Introduction: Gallbladder torsion is mainly associated with a floating gallbladder. From an anatomical perspective, laparoscopic cholecystectomy is a more optimal treatment than open cholecystectomy.
Presentation of case: An 84-year-old woman visited the Onomichi General Hospital because of progressive pain in the right upper quadrant of her abdomen. Physical examination revealed a positive Murphy sign and peritoneal irritation. Laboratory data demonstrated that inflammatory marker levels were increased. Abdominal ultrasonography showed that blood flow in the cystic artery was reduced and the gallbladder was swollen.
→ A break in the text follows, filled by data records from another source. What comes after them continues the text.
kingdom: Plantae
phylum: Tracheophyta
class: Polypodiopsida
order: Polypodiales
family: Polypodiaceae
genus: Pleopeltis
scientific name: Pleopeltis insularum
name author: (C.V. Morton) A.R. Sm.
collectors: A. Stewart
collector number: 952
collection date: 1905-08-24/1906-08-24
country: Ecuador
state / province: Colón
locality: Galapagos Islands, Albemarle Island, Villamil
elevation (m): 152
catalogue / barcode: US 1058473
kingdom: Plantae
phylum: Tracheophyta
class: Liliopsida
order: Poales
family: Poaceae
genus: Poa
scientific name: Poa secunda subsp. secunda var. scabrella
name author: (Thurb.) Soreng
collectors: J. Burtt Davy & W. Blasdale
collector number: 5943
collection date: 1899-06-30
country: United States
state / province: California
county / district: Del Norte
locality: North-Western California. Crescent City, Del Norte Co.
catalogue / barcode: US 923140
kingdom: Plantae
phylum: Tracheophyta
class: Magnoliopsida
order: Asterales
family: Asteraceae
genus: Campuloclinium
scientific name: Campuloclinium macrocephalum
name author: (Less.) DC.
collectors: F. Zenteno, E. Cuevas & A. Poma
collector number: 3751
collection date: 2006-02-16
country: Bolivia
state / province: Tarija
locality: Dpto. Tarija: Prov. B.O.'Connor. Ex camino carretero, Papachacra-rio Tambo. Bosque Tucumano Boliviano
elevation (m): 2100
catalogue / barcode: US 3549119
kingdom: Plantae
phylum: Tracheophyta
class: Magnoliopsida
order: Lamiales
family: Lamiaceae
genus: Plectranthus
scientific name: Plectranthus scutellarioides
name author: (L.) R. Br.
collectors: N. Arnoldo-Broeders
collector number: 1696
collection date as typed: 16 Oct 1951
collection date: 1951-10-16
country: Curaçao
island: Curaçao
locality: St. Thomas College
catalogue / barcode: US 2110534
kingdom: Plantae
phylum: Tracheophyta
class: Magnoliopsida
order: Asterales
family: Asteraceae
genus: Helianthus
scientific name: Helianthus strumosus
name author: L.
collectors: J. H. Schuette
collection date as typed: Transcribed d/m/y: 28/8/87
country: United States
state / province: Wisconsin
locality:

Abdominal contrast-enhanced computerized tomography indicated that the swollen gallbladder was modestly enhanced and the fundus was displaced under the midline and detached from the gallbladder bed. The cystic duct was twisted. Magnetic resonance cholangiopancreatography showed that the root of the cystic duct was unclear and the extrahepatic bile duct had V-shaped distortion. The gallbladder neck showed a tapering interruption with the common biliary duct. We made a preoperative diagnosis of gallbladder torsion. Accordingly, emergency laparoscopic cholecystectomy was performed. The intraoperative findings included a dark swollen gallbladder that was twisted in the counterclockwise direction. The patient was discharged without any postoperative complications on day 7.
Discussion: Combined acute onset of abdominal pain with characteristic radiological findings made it possible to precisely diagnose gallbladder torsion.
Conclusion: Laparoscopic cholecystectomy can be the gold standard treatment for gallbladder torsion after a preoperative diagnosis is made.
Keywords: Cholecystitis; Floating gallbladder; Gallbladder torsion.